SP Portal environment variables
The SP Portal is a Nuxt 3 application. These variables configure its connection to Keycloak and control authentication.
| Variable | Required | Description |
|---|---|---|
NUXT_AUTH_SECRET | Yes | Secret key for NextAuth/nuxt-auth session encryption. Generate with openssl rand -base64 32. Rotate with care — rotating invalidates all active SP Portal sessions. |
NUXT_KEYCLOAK_ISSUER | Yes | Keycloak OIDC issuer URL for the SP Portal's own authentication. E.g. https://auth.clickid.eu/realms/clickid. |
NUXT_KEYCLOAK_CLIENT_ID | Yes | OIDC client ID for the SP Portal app in Keycloak. Default: sp-portal. |
NUXT_KEYCLOAK_CLIENT_SECRET | Yes | OIDC client secret for the SP Portal. Store in a Secret. |
NUXT_KC_ADMIN_URL | Yes | Keycloak Admin REST API base URL. E.g. https://auth.clickid.eu. |
NUXT_KC_ADMIN_CLIENT_ID | Yes | Client ID with admin privileges for realm management. Default: sp-portal-admin. |
NUXT_KC_ADMIN_CLIENT_SECRET | Yes | Client secret for the admin client. Store in a Secret. |
NUXT_KC_SANDBOX_REALM | No | Name of the sandbox realm. Default: clickid-sandbox. |
NUXT_KC_LIVE_REALM | No | Name of the live realm. Default: clickid. |
NUXT_SECTOR_ID_PEPPER | No | If set, the SP Portal can display sector-ID derivation examples in the UI. Should match the IdP pepper. Handle with care. |
NUXT_PUBLIC_KEYCLOAK_URL | Yes | Public-facing Keycloak URL shown in the portal UI and used for metadata URL generation. E.g. https://auth.clickid.eu. |
Helm values reference
The Helm chart exposes these key values. Set them in a values.yaml file or via --set flags.
Keycloak
| Value | Type | Default | Description |
|---|---|---|---|
keycloak.replicas | integer | 1 | Number of Keycloak pod replicas. Set to 2 or more for HA. |
keycloak.hostname | string | — | Public hostname, e.g. auth.clickid.eu. Mapped to KC_HOSTNAME. |
keycloak.admin.username | string | admin | Bootstrap admin username. |
keycloak.admin.password | string | — | Bootstrap admin password. Stored in a Kubernetes Secret. |
keycloak.db.password | string | — | PostgreSQL password. Stored in a Kubernetes Secret. |
keycloak.sectorIdPepper | string | — | Sector-ID HMAC key. Stored in a Kubernetes Secret. |
keycloak.existingSecret | string | "" | Name of an existing Kubernetes Secret containing all Keycloak credentials. Use with External Secrets Operator.
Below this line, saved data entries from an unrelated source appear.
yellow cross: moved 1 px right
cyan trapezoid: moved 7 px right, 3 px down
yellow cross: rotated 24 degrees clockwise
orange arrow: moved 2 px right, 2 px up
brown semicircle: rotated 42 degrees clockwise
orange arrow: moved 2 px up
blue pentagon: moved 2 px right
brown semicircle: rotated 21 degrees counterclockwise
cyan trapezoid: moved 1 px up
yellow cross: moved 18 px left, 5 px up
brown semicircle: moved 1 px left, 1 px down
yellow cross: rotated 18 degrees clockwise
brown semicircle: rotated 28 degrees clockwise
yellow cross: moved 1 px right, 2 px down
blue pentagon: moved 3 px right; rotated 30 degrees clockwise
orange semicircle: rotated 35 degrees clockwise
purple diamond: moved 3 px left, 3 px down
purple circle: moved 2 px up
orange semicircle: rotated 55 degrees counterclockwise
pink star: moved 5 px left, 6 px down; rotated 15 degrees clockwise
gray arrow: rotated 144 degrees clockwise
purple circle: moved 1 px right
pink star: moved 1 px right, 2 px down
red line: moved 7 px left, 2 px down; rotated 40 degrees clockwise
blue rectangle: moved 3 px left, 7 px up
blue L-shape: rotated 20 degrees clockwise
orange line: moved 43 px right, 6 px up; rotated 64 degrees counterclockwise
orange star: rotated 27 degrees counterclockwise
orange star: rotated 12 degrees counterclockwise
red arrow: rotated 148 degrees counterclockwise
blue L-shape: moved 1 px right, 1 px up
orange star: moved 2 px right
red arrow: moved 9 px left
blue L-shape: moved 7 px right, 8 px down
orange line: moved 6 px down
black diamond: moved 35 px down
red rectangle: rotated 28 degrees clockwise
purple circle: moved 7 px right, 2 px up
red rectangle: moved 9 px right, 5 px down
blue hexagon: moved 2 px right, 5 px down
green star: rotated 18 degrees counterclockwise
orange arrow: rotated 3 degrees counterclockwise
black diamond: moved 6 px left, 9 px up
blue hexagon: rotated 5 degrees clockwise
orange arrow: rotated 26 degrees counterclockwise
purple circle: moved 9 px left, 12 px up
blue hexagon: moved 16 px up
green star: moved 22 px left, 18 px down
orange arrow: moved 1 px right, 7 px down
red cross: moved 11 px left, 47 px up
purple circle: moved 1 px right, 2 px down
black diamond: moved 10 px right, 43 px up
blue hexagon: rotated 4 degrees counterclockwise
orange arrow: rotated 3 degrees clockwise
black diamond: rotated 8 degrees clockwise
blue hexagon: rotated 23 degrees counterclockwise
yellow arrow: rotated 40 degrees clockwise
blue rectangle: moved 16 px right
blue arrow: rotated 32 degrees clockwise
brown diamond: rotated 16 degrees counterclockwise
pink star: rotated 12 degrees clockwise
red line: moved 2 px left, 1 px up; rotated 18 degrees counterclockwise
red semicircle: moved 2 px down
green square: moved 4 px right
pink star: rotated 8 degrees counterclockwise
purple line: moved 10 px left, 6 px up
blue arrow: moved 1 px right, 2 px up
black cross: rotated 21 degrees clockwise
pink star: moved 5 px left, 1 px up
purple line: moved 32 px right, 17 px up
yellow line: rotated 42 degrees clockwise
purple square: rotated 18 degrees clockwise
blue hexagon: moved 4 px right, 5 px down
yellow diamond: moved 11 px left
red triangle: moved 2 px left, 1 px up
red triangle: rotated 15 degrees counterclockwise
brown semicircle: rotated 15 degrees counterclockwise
If set, individual credential values are ignored. |
keycloak.image.repository | string | ghcr.io/clickid/keycloak | Container image repository. |
keycloak.image.tag | string | latest | Container image tag. Pin this in production. |
keycloak.resources.requests.memory | string | 768Mi | Keycloak memory request. |
keycloak.resources.limits.memory | string | 1.5Gi | Keycloak memory limit. |
keycloak.ingress.enabled | bool | true | Create an Ingress resource for Keycloak. |
keycloak.ingress.annotations | map | {} | Ingress annotations, e.g. cert-manager.io/cluster-issuer. |
SP Portal
| Value | Type | Default | Description |
|---|---|---|---|
spPortal.hostname | string | — | Public hostname, e.g. portal.clickid.eu. |
spPortal.authSecret | string | — | NUXT_AUTH_SECRET value. Stored in a Kubernetes Secret. |
spPortal.keycloak.clientSecret | string | — | OIDC client secret. Stored in a Kubernetes Secret. |
spPortal.keycloakAdmin.clientSecret | string | — | Admin client secret. Stored in a Kubernetes Secret. |
spPortal.image.repository | string | ghcr.io/clickid/sp-portal | Container image repository. |
spPortal.image.tag | string | latest | Container image tag. |
spPortal.ingress.enabled | bool | true | Create an Ingress resource for the SP Portal. |
spPortal.ingress.annotations | map | {} | Ingress annotations. |
PostgreSQL
The embedded PostgreSQL is provided by the Bitnami PostgreSQL subchart.
| Value | Type | Default | Description |
|---|---|---|---|
postgresql.enabled | bool | true | Deploy the embedded PostgreSQL. Set to false to use an external database. |
postgresql.auth.database | string | keycloak | Database name. |
postgresql.auth.username | string | keycloak | Database username. |
postgresql.auth.password | string | — | Database password. |
postgresql.primary.persistence.size | string | 8Gi | PVC size for PostgreSQL data. |
External database
For production at scale, consider using an external managed PostgreSQL (e.g. AWS RDS, Azure Database for PostgreSQL, or a self-hosted Patroni cluster) with postgresql.enabled=false and configuring keycloak.db.* values manually.